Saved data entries

_____

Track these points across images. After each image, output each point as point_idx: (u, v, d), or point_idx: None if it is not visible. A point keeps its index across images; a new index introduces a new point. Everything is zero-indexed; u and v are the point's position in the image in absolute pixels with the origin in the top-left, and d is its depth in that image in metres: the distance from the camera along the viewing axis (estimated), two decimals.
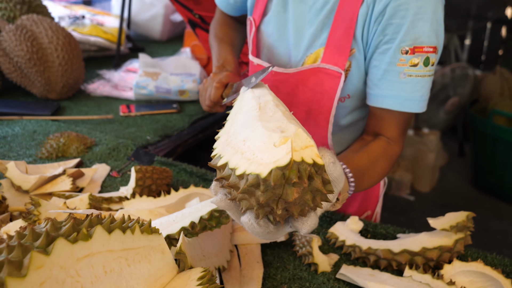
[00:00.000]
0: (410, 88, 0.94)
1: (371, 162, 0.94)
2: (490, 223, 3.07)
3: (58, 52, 1.72)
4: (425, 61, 0.93)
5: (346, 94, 1.04)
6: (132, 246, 0.61)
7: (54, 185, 1.06)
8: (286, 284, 0.86)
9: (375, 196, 1.27)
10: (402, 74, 0.94)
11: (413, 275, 0.82)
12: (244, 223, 0.63)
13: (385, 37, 0.94)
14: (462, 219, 0.89)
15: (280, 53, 1.10)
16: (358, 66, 1.00)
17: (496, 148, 3.19)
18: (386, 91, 0.96)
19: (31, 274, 0.47)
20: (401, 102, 0.96)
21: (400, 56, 0.92)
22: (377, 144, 0.99)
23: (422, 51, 0.92)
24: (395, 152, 1.00)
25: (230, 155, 0.62)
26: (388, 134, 1.00)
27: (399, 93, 0.95)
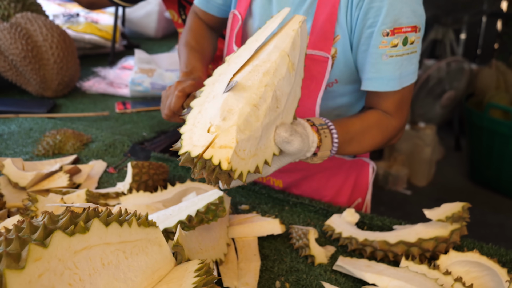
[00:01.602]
0: (391, 68, 0.98)
1: (363, 128, 1.00)
2: (487, 216, 3.08)
3: (53, 50, 1.72)
4: (404, 41, 0.96)
5: (334, 79, 1.06)
6: (129, 239, 0.61)
7: (51, 182, 1.06)
8: (283, 276, 0.86)
9: (365, 184, 1.29)
10: (385, 56, 0.97)
11: (409, 265, 0.83)
12: None
13: (368, 21, 0.96)
14: (458, 210, 0.89)
15: None
16: (344, 51, 1.02)
17: (492, 142, 3.20)
18: (371, 74, 0.99)
19: (29, 266, 0.47)
20: (386, 83, 0.99)
21: (382, 39, 0.95)
22: (372, 113, 1.04)
23: (401, 31, 0.95)
24: (391, 124, 1.04)
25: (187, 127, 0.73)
26: (384, 108, 1.04)
27: (383, 74, 0.98)
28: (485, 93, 3.37)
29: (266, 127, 0.76)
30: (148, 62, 1.96)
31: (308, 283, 0.84)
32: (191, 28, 1.25)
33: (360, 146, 1.01)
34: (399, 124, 1.05)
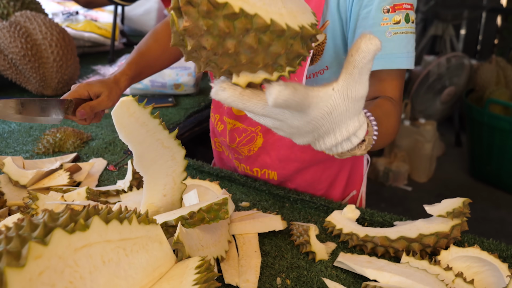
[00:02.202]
0: (397, 45, 0.95)
1: (384, 115, 0.87)
2: (487, 212, 3.09)
3: (53, 48, 1.71)
4: (406, 18, 0.94)
5: (325, 66, 1.05)
6: (130, 236, 0.61)
7: (51, 180, 1.06)
8: (284, 272, 0.86)
9: (360, 175, 1.29)
10: (388, 33, 0.94)
11: (410, 261, 0.83)
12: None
13: (364, 1, 0.94)
14: (459, 205, 0.89)
15: None
16: (334, 37, 1.01)
17: (493, 137, 3.20)
18: None
19: (30, 264, 0.47)
20: (392, 59, 0.96)
21: (383, 16, 0.94)
22: (385, 100, 0.97)
23: (401, 7, 0.93)
24: (399, 112, 0.99)
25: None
26: (390, 95, 1.00)
27: (389, 51, 0.96)
28: (485, 88, 3.37)
29: None
30: None
31: (309, 280, 0.84)
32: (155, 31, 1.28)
33: (386, 135, 0.87)
34: (401, 112, 1.01)
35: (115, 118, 0.69)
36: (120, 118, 0.70)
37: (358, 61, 0.55)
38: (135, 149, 0.76)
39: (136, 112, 0.70)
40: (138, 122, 0.72)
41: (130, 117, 0.70)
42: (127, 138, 0.73)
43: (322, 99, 0.56)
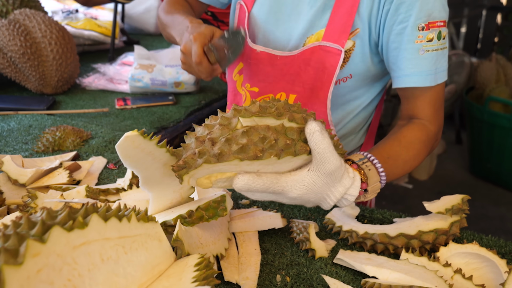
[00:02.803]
0: (429, 63, 0.97)
1: (404, 147, 0.95)
2: (487, 209, 3.09)
3: (52, 46, 1.71)
4: (438, 35, 0.96)
5: (348, 74, 1.06)
6: (129, 234, 0.61)
7: (50, 178, 1.06)
8: (284, 270, 0.86)
9: None
10: (421, 51, 0.96)
11: (409, 258, 0.83)
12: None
13: (399, 16, 0.96)
14: (457, 202, 0.89)
15: (278, 37, 1.10)
16: (362, 45, 1.01)
17: (493, 135, 3.20)
18: (408, 70, 0.98)
19: (28, 262, 0.47)
20: (424, 77, 0.98)
21: (418, 33, 0.95)
22: (410, 127, 1.00)
23: (435, 25, 0.95)
24: (431, 131, 1.01)
25: None
26: (422, 113, 1.02)
27: (421, 69, 0.98)
28: (485, 86, 3.37)
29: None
30: (148, 58, 1.96)
31: (308, 277, 0.84)
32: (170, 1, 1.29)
33: (407, 165, 0.95)
34: (437, 129, 1.03)
35: (119, 152, 0.69)
36: (124, 151, 0.69)
37: (313, 148, 0.67)
38: (140, 173, 0.76)
39: (141, 145, 0.70)
40: (143, 152, 0.71)
41: (135, 149, 0.70)
42: (132, 166, 0.73)
43: (297, 181, 0.70)
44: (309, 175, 0.70)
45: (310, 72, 1.05)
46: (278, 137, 0.67)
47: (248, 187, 0.68)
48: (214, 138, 0.67)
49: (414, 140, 0.97)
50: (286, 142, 0.67)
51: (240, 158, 0.65)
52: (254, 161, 0.66)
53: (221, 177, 0.70)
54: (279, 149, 0.67)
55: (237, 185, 0.68)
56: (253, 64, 1.12)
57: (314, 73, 1.05)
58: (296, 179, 0.70)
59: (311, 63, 1.04)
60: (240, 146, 0.65)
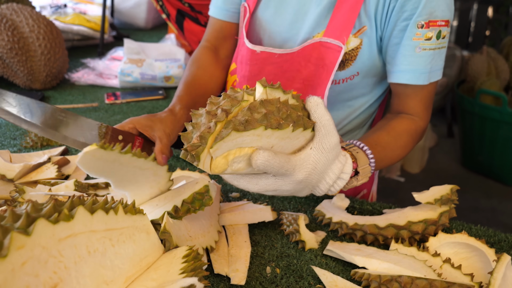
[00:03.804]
0: (424, 62, 0.97)
1: (392, 137, 0.97)
2: (479, 201, 3.11)
3: (40, 41, 1.70)
4: (438, 34, 0.95)
5: (356, 72, 1.05)
6: (116, 227, 0.61)
7: (39, 173, 1.06)
8: (274, 261, 0.86)
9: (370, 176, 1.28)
10: (418, 48, 0.96)
11: (398, 248, 0.83)
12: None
13: (404, 14, 0.95)
14: (446, 192, 0.90)
15: (285, 38, 1.09)
16: (370, 43, 1.01)
17: (484, 127, 3.22)
18: (403, 66, 0.99)
19: (12, 254, 0.46)
20: (418, 76, 0.98)
21: (416, 31, 0.95)
22: (398, 121, 1.02)
23: (436, 24, 0.94)
24: (420, 126, 1.03)
25: None
26: (412, 110, 1.03)
27: (416, 67, 0.98)
28: (476, 79, 3.38)
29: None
30: (138, 52, 1.94)
31: (298, 268, 0.84)
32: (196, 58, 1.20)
33: (394, 154, 0.97)
34: (425, 124, 1.05)
35: (81, 167, 0.64)
36: (87, 165, 0.65)
37: (319, 120, 0.69)
38: (110, 180, 0.72)
39: (103, 156, 0.65)
40: (108, 162, 0.67)
41: (98, 161, 0.66)
42: (98, 175, 0.69)
43: (304, 160, 0.70)
44: (312, 153, 0.70)
45: (310, 69, 1.04)
46: (289, 110, 0.67)
47: (267, 164, 0.66)
48: (227, 109, 0.65)
49: (402, 132, 0.99)
50: (298, 114, 0.68)
51: (265, 126, 0.63)
52: (274, 131, 0.65)
53: (239, 155, 0.67)
54: (292, 120, 0.67)
55: (258, 161, 0.65)
56: (253, 65, 1.10)
57: (314, 69, 1.04)
58: (303, 157, 0.70)
59: (312, 60, 1.03)
60: (263, 113, 0.63)
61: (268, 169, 0.67)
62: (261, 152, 0.66)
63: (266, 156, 0.65)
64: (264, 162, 0.65)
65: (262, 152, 0.65)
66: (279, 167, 0.67)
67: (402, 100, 1.04)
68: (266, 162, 0.66)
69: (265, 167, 0.66)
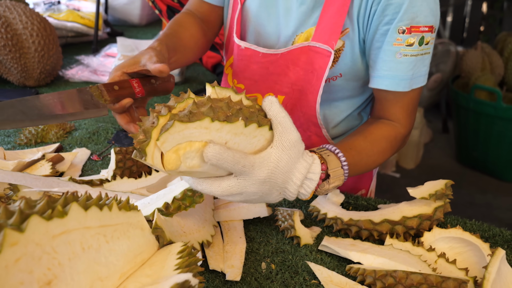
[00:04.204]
0: (405, 68, 0.94)
1: (369, 142, 0.94)
2: (474, 197, 3.12)
3: (34, 38, 1.69)
4: (420, 41, 0.92)
5: (338, 73, 1.03)
6: (110, 223, 0.61)
7: (33, 170, 1.05)
8: (269, 257, 0.86)
9: (368, 175, 1.27)
10: (398, 54, 0.93)
11: (393, 243, 0.83)
12: None
13: (385, 18, 0.93)
14: (441, 187, 0.90)
15: (269, 33, 1.07)
16: (352, 46, 0.99)
17: (479, 123, 3.23)
18: (382, 72, 0.96)
19: (5, 251, 0.46)
20: (398, 82, 0.96)
21: (397, 36, 0.92)
22: (377, 126, 0.99)
23: (418, 30, 0.91)
24: (400, 133, 1.00)
25: None
26: (393, 116, 1.00)
27: (395, 73, 0.95)
28: (471, 75, 3.39)
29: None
30: (131, 49, 1.94)
31: (293, 264, 0.85)
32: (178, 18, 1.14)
33: (370, 160, 0.94)
34: (407, 131, 1.02)
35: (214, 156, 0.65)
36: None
37: (275, 118, 0.69)
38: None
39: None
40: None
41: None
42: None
43: (265, 159, 0.69)
44: (273, 151, 0.69)
45: (299, 73, 1.02)
46: (241, 107, 0.66)
47: (219, 156, 0.63)
48: (171, 106, 0.65)
49: (380, 138, 0.96)
50: (250, 111, 0.66)
51: (211, 118, 0.62)
52: (223, 124, 0.64)
53: (189, 149, 0.64)
54: (244, 117, 0.65)
55: (209, 154, 0.63)
56: (239, 60, 1.09)
57: (303, 74, 1.02)
58: (263, 156, 0.68)
59: (300, 64, 1.01)
60: (209, 106, 0.63)
61: (221, 163, 0.64)
62: (212, 145, 0.63)
63: (217, 149, 0.63)
64: (215, 155, 0.63)
65: (213, 145, 0.63)
66: (233, 161, 0.65)
67: (383, 105, 1.02)
68: (217, 155, 0.63)
69: (218, 161, 0.64)
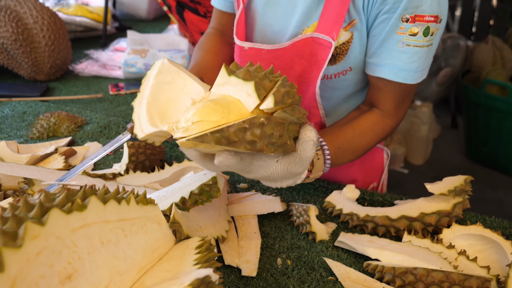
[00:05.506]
0: (407, 58, 0.92)
1: (356, 136, 0.95)
2: (484, 193, 3.09)
3: (44, 32, 1.68)
4: (425, 31, 0.90)
5: (348, 67, 1.01)
6: (128, 217, 0.60)
7: (46, 164, 1.05)
8: (285, 253, 0.85)
9: (379, 168, 1.26)
10: (401, 43, 0.91)
11: (412, 240, 0.82)
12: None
13: (385, 6, 0.90)
14: (460, 183, 0.88)
15: (275, 31, 1.06)
16: (360, 37, 0.97)
17: (489, 118, 3.19)
18: (383, 60, 0.94)
19: (27, 244, 0.45)
20: (397, 72, 0.94)
21: (401, 24, 0.90)
22: (368, 117, 0.99)
23: (423, 20, 0.88)
24: (387, 125, 1.00)
25: None
26: (383, 106, 0.99)
27: (396, 62, 0.93)
28: (482, 69, 3.36)
29: None
30: (141, 43, 1.93)
31: (310, 260, 0.84)
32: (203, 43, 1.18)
33: (355, 154, 0.97)
34: (395, 123, 1.01)
35: None
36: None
37: (302, 153, 0.71)
38: None
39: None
40: None
41: None
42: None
43: (264, 167, 0.72)
44: (276, 165, 0.73)
45: (304, 65, 1.01)
46: (283, 134, 0.67)
47: (227, 163, 0.68)
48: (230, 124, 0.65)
49: (368, 130, 0.97)
50: (287, 143, 0.68)
51: (248, 149, 0.64)
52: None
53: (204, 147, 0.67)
54: (277, 145, 0.67)
55: (220, 158, 0.67)
56: (244, 62, 1.07)
57: (308, 65, 1.00)
58: (265, 165, 0.72)
59: (305, 56, 0.99)
60: (251, 140, 0.64)
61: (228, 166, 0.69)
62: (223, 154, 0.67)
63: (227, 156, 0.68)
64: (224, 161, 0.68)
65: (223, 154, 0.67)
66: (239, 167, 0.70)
67: (376, 93, 1.00)
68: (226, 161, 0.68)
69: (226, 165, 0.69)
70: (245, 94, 0.66)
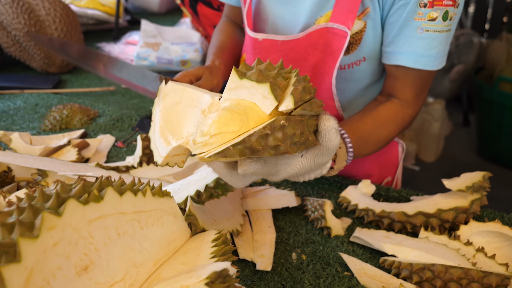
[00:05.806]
0: (426, 44, 0.90)
1: (377, 127, 0.92)
2: (496, 191, 3.04)
3: (56, 25, 1.68)
4: (444, 15, 0.87)
5: (362, 57, 0.99)
6: (144, 209, 0.59)
7: (59, 156, 1.04)
8: (300, 248, 0.84)
9: (394, 162, 1.24)
10: (419, 29, 0.89)
11: (429, 236, 0.81)
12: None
13: None
14: (478, 179, 0.87)
15: (287, 22, 1.04)
16: (374, 26, 0.95)
17: (503, 116, 3.15)
18: (402, 47, 0.92)
19: (44, 235, 0.45)
20: (416, 59, 0.91)
21: (419, 10, 0.87)
22: (387, 107, 0.96)
23: (441, 4, 0.86)
24: (407, 114, 0.97)
25: None
26: (402, 95, 0.97)
27: (415, 49, 0.91)
28: (495, 66, 3.31)
29: None
30: (154, 36, 1.92)
31: (325, 255, 0.83)
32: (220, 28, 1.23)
33: (376, 146, 0.94)
34: (414, 113, 0.99)
35: None
36: None
37: (326, 144, 0.67)
38: None
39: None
40: None
41: None
42: None
43: (290, 165, 0.69)
44: (302, 161, 0.70)
45: (319, 56, 0.99)
46: (304, 131, 0.64)
47: (253, 170, 0.66)
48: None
49: (388, 121, 0.94)
50: (309, 138, 0.65)
51: (272, 154, 0.62)
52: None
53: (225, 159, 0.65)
54: (300, 143, 0.64)
55: (244, 167, 0.66)
56: (257, 54, 1.06)
57: (322, 57, 0.99)
58: (290, 162, 0.69)
59: (319, 47, 0.98)
60: (275, 145, 0.61)
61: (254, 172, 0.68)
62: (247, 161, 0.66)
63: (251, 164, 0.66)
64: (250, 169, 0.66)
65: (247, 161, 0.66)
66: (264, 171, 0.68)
67: (394, 83, 0.98)
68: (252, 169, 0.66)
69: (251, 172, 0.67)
70: (260, 96, 0.62)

_____

# EXERCISE DESCRIPTION:
Copy exactly, without pictures, the lines above from the one with "24: (395, 152, 1.00)" down to the one with "34: (399, 124, 1.05)", inclusive.

# RESULT FOR THIS TASK:
24: (395, 152, 1.00)
25: (230, 155, 0.62)
26: (388, 134, 1.00)
27: (399, 93, 0.95)
[00:01.602]
0: (391, 68, 0.98)
1: (363, 128, 1.00)
2: (487, 216, 3.08)
3: (53, 50, 1.72)
4: (404, 41, 0.96)
5: (334, 79, 1.06)
6: (129, 239, 0.61)
7: (51, 182, 1.06)
8: (283, 276, 0.86)
9: (365, 184, 1.29)
10: (385, 56, 0.97)
11: (409, 265, 0.83)
12: None
13: (368, 21, 0.96)
14: (458, 210, 0.89)
15: None
16: (344, 51, 1.02)
17: (492, 142, 3.20)
18: (371, 74, 0.99)
19: (29, 266, 0.47)
20: (386, 83, 0.99)
21: (382, 39, 0.95)
22: (372, 113, 1.04)
23: (401, 31, 0.95)
24: (391, 124, 1.04)
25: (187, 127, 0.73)
26: (384, 108, 1.04)
27: (383, 74, 0.98)
28: (485, 93, 3.37)
29: (266, 127, 0.76)
30: (148, 62, 1.96)
31: (308, 283, 0.84)
32: (191, 28, 1.25)
33: (360, 146, 1.01)
34: (399, 124, 1.05)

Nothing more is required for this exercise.